**EXTRACT TO READ**.
---

On 12/12/2004 5:08 PM, Simon Riggs wrote:

On Sun, 2004-12-12 at 05:46, Neil Conway wrote:
Simon Riggs wrote:
> If the bgwriter_percent = 100, then we should actually do the sensible
> thing and prepare the list that we need, i.e. limit
> StrategyDirtyBufferList to finding at most bgwriter_maxpages.

Is the plan to make bgwriter_percent = 100 the default setting?

Hmm...must confess that my only plan is: i) discover dynamic behaviour of bgwriter ii) fix any bugs or wierdness as quickly as possible iii) try to find a way to set the bgwriter defaults

I'm worried that we're late in the day for changes, but I'm equally
worried that a) the bgwriter is very tuning sensitive b) we don't really
have much info on how to set the defaults in a meaningful way for the
majority of cases c) there are some issues that greatly reduce the
effectiveness of the bgwriter in many circumstances.

The 100pct.patch was my first attempt at getting something acceptable in
the next few days that gives sufficient room for the DBA to perform
tuning.

Doesn't cranking up the bgwriter_percent to 100 effectively make the entire shared memory a write-through cache? In other words, with 100% the bgwriter will allways write all dirty blocks out and it becomes unlikely to avoid an IO for subsequent modificaitons to the same data block.



Jan


On Sun, 2004-12-12 at 05:46, Neil Conway wrote:
I wonder if we even need to retain the bgwriter_percent GUC var. Is there actually a situation in which the combination of bgwriter_maxpages and bgwriter_delay does not give the DBA sufficient flexibility in tuning bgwriter behavior?

Yes, I do now think that only two GUCs are required to tune the behaviour; but you make me think - which two? Right now, bgwriter_delay is useless because the O(N) behaviour makes it impossible to set any lower when you have a large shared_buffers. (I see that as a bug)

---

**DATA SECTION**.
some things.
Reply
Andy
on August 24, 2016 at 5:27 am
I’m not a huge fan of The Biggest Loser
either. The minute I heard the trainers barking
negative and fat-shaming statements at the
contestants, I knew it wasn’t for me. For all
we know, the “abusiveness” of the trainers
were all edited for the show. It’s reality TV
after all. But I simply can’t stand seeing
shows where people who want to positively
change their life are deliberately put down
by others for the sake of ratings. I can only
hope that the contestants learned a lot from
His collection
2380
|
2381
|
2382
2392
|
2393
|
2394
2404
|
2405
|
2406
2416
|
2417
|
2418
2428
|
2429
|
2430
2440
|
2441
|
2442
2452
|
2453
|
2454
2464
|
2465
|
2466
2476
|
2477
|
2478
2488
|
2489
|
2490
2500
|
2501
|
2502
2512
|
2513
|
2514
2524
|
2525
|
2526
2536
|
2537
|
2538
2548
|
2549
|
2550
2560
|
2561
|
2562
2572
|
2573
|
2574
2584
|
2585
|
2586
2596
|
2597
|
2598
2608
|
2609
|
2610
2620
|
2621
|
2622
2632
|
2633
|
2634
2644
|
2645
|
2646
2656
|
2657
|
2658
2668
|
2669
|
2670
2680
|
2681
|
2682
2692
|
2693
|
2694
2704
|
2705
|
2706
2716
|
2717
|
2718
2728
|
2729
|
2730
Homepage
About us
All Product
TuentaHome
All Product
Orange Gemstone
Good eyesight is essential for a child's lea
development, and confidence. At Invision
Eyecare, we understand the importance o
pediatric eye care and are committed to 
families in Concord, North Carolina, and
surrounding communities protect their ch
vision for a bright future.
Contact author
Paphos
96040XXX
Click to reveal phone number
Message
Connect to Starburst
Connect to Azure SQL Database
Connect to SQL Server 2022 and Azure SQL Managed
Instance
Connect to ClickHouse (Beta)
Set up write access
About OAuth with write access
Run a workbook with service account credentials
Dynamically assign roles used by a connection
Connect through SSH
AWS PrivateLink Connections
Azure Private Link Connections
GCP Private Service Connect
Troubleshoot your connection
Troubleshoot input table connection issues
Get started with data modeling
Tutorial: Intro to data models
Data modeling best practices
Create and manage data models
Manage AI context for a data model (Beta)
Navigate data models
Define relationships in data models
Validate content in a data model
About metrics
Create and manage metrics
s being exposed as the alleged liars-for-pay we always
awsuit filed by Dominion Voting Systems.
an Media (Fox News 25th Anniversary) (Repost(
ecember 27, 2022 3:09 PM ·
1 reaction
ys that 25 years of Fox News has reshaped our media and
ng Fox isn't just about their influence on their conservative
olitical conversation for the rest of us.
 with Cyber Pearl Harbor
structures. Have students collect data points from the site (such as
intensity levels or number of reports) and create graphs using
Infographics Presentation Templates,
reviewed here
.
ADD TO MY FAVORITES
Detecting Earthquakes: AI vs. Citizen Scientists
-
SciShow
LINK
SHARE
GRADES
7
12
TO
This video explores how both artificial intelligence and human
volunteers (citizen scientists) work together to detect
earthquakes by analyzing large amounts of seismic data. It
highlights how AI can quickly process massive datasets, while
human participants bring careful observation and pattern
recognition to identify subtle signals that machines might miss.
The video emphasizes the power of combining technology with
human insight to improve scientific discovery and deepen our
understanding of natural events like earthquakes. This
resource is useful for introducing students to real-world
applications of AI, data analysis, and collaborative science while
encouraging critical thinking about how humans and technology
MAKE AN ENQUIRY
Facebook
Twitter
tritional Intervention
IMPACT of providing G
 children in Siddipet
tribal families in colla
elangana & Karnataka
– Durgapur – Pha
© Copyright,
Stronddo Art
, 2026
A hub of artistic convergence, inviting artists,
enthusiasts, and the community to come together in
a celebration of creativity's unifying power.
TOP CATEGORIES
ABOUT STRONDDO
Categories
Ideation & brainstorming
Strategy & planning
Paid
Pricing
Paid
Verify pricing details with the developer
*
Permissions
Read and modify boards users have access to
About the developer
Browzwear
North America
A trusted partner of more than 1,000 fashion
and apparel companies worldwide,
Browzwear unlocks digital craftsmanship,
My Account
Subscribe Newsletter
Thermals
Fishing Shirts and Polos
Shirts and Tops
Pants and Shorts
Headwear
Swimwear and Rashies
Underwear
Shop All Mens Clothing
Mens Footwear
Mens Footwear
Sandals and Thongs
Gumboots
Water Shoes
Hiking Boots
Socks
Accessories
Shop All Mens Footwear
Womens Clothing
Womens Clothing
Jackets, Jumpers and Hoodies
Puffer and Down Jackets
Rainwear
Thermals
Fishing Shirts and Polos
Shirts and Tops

---

**REQUEST 1**.
Answer these questions using the bgwriter discussion:
(a) With bgwriter_percent = 100, what limit does Simon Riggs propose for StrategyDirtyBufferList?
(b) What is the name of Simon Riggs's first attempt at getting something acceptable in the next few days?
(c) According to Simon Riggs, what currently makes bgwriter_delay useless?
**REQUEST 2**. List every distinct identifier in the bgwriter discussion that contains an underscore.
**REQUEST 3**. Retype the bgwriter discussion from "The 100pct.patch was" up to and including "same data block.".
The listing is material separate from the bgwriter discussion.

**ANSWER SPACE 1**.
(a) Finding at most bgwriter_maxpages.
(b) The 100pct.patch.
(c) The O(N) behaviour makes it impossible to set any lower when you have a large shared_buffers.

**ANSWER SPACE 2**.
bgwriter_percent
bgwriter_maxpages
bgwriter_delay
shared_buffers

**ANSWER SPACE 3**.
The 100pct.patch was my first attempt at getting something acceptable in
the next few days that gives sufficient room for the DBA to perform
tuning.

Doesn't cranking up the bgwriter_percent to 100 effectively make the entire shared memory a write-through cache? In other words, with 100% the bgwriter will allways write all dirty blocks out and it becomes unlikely to avoid an IO for subsequent modificaitons to the same data block.